From the next release onwards, the model will be updated monthly to integrate newly published laws and court decisions. A planned automated system will further ensure that legislative amendments and new rulings are incorporated consistently and systematically.

Swiss hosting and data protection

For legal professionals, confidentiality is not optional. DeepLaw is therefore hosted and operated entirely in Switzerland, with all data processed and stored in a secure cloud managed by DeepCloud. No data leaves the country, and no external public cloud providers are involved.

User data is stored solely to enhance the user experience, for example to resume conversations or share analyses with colleagues. It is not used to retrain or improve the underlying model. For particularly sensitive matters, the “Secret Chat” feature enables analyses without storing conversation data at all. In this model, conversation data is not stored on the platform and is deleted once the session is closed.

By combining Swiss hosting with strict data separation and controlled data elaboration, DeepLaw aligns with the confidentiality requirements of the legal sector from the outset.

How DeepLaw works

From a technical perspective, DeepLaw operates as a system composed of several stages.

The process begins with a structured reformulation of the user’s query into a clear legal case description. The system then performs a legislative analysis based on targeted searches within legal sources, identifying relevant federal laws from fedlex.admin.ch and, where applicable, cantonal laws from lexfind.ch. Legal commentaries from onlinekommentar.ch are incorporated where relevant.

Subsequently, the platform retrieves and analyses, via entscheidsuche.ch, federal and cantonal rulings in place since 1954. In total, DeepLaw draws on more than 21,000 laws, over 775,000 rulings and hundreds of expert commentaries. The final phase synthesises these elements into a structured conclusion outlining their legal implications.

Unlike generalist systems (such as ChatGPT, Copilot or other similar tools), which generate answers directly from statistical language patterns and draw on a wide variety of web sources, including blogs, websites and other online content that is not always verified, DeepLaw reasons iteratively on the basis of validated legal sources before producing a response.

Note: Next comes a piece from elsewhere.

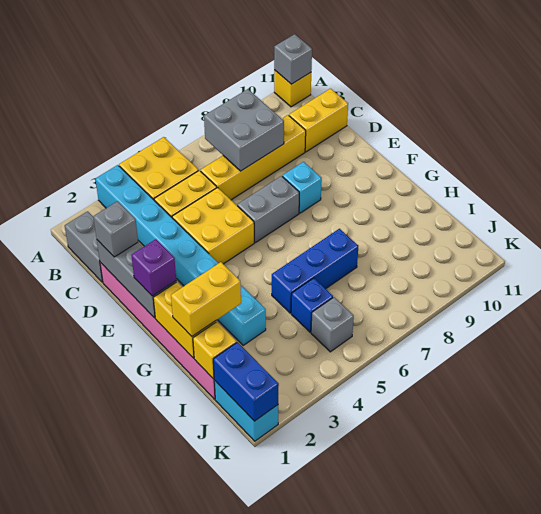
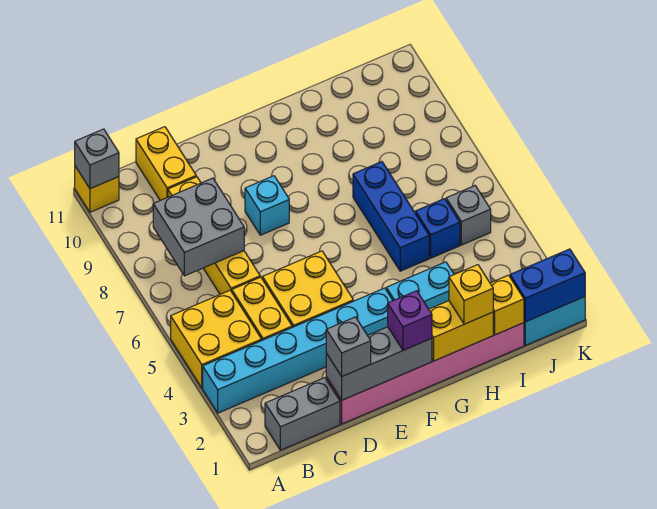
grey 1x2 brick [237,176,299,242] -> none
yellow 1x2 brick [171,262,241,336] -> yellow 1x1 brick [449,265,493,324]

Multi-step reasoning with full traceability

DeepLaw is designed for demanding legal workflows. It processes long documents progressively, enabling detailed analysis even for extensive case files. The system can deliver structured outputs and consistently provides explicit citations.

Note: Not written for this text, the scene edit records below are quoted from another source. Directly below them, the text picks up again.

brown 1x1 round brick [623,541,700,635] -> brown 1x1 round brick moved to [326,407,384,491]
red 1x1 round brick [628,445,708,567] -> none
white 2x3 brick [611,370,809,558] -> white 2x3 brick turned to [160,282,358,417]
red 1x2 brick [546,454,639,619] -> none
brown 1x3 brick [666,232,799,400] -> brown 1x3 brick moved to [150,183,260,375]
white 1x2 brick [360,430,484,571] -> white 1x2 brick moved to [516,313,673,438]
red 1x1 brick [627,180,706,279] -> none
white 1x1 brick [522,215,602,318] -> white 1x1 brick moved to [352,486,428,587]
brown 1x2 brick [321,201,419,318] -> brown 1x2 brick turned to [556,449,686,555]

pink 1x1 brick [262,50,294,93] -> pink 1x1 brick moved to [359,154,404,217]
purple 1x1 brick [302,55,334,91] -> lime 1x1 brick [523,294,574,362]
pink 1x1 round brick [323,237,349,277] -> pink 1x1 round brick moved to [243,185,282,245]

Every response clearly references the laws, rulings and commentaries used. Users can access the original official source via direct link, consult the full text and inspect the specific sections underlying the answer. This transparency transforms AI output into a verifiable research step rather than a black box.

When the system is unsure, it says so instead of making unsupported claims. The structured analysis process ensures that conclusions remain anchored in validated sources.

Clearly defined scope and continuous improvement

DeepLaw does not access real-time data and does not conduct live web searches. All answers are generated exclusively from verified and explicitly ingested sources. The system does not rely on unlisted databases or general web content, and it intentionally excludes tasks outside the legal domain.

An internal benchmark continuously evaluates both the model and each processing stage. In addition, users can submit feedback directly through the platform. Flagged cases are reviewed by legal and AI experts, and validated findings are incorporated into iterative improvements of the processing and evaluation process.

DeepLaw is therefore not simply a general AI adapted for lawyers. It is a secure, jurisdiction-specific legal intelligence system designed to meet the professional, technical and regulatory standards of Swiss legal practice.